-------- Dokumen --------

Menjadi pertanyaan, berlakukah apa yang disuarakan Cak Nur? Manusia adalah cinta, manusia adalah mitra. Dalam tataran idealisme atau normatif, jawabannya ya, tetapi dalam tataran praksis? Manusia saling memakan sesamanya. Saya yang eksis atau saya yang mati! Kalau tidak percaya, buktikan di lapangan. Contoh kecil di dalam kantor anda bekerja. Kadang antar teman saling makan dengan sesamanya. Saling sikat untuk mempertahankan posisi. Tidak jauh-jauh dalam instansi keagamaan pun kadang terjadi praktik saling sikut, saling makan.......... Memalukan bukan?

Ini menjadi bahan pelajaran bersama bagi kita. Masih terlalu banyak orang yang mencelakakan manusia lainnya. Dengan dalih kemanusiaan, memerangi terorisme atau yang lainnya. Ini adalah gejala penyakit global yang sulit disembuhkan. Natal di tengah homo homini lupus. Itulah kondisi realitas. Bahwa manusia mempunyai nurani dan otak untuk berpikir lurus dan berlaku bening itu ada. Tetapi apa boleh dikata seberapa besar umat manusia yabng masih menggunakan otak dan nuraninya? Sangatlah terbatas, hanya orang-orang tertentu yang telah memiliki tahap kesadaran yang tinggi. Seberapa besar orang yang sanggup berkesadaran tinggi. Mayoritas manusia masih menggunakan kesadaran rendahnya. Manusia layaknya selevel dengan binatang. Sehingga kita patut mengacungi jempol kepada filosof yang telah memperingatkan kita dengan jargon homo homini lupus itu.

Kesadaran Tinggi

Manusia mempunyai level kesadaran yang berbeda-beda, dalam raja yoga misalnya manusia dibedakan dalam level kesadaran rendah, menengah, sampai tinggi. Lalu apa kaitannya dengan kesadaran dengan cinta kasih, kebenaran ataupun manusia menjadi serigala bagi sesama?

-------- Kumpulan Materi --------

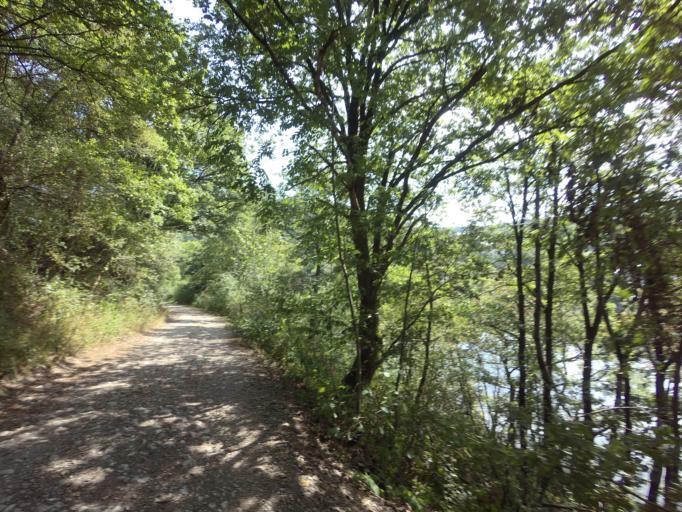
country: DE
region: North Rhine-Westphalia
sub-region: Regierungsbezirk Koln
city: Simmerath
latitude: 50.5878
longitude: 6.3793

--------
-------- Kumpulan Materi --------

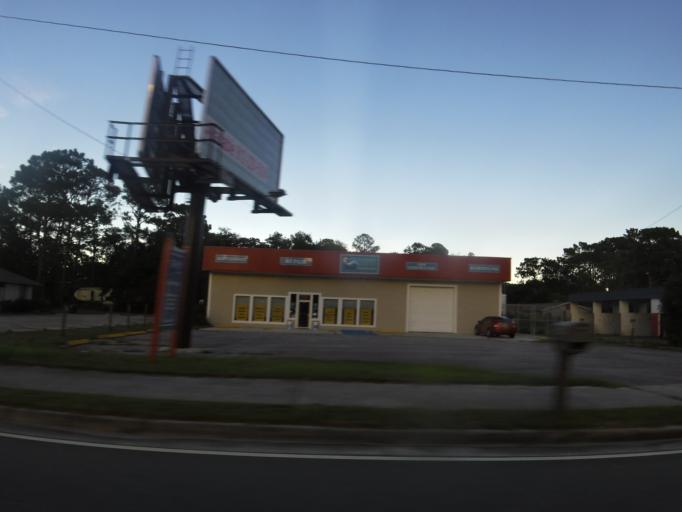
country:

--------

**Langkah Pengerjaan**.
a - Dalam tulisan tentang homo homini lupus, pada tataran apa pertanyaan mengenai apa yang disuarakan Cak Nur dijawab "ya"?
b - Teruskan tulisan tentang homo homini lupus dengan melanjutkan dari kalimat terakhirnya.

**Jawaban yang Diberikan**.
a - Dalam tataran idealisme atau normatif.

b -
Dalam kesadaran ala raja yoga, manusia yang mempunyai kesadaran rendah pada umumnya memiliki kemiripan dengan kesadaran binatang buas. Apa yang dilihat di depan mata adalah musuh. Apa yang bisa saya makan hari ini, mengorbankan teman atau sahabat tidak begitu masalah. Manusia dengan kesadaran tinggi mempunyai tata pikir yang terkontrol. Mampu membedakan mana yang baik dan buruk. Sehingga dalam kehidupan sehari-hari, minimal rasa welas asih terhadap sesamanya terbuka baginya. Dan tak kalah penting, memungkinkan manusia seturut kehendak Allah. Atau dalam bahasa Bunda Maria ”Terjadilah padaku menurut perkataanmu”.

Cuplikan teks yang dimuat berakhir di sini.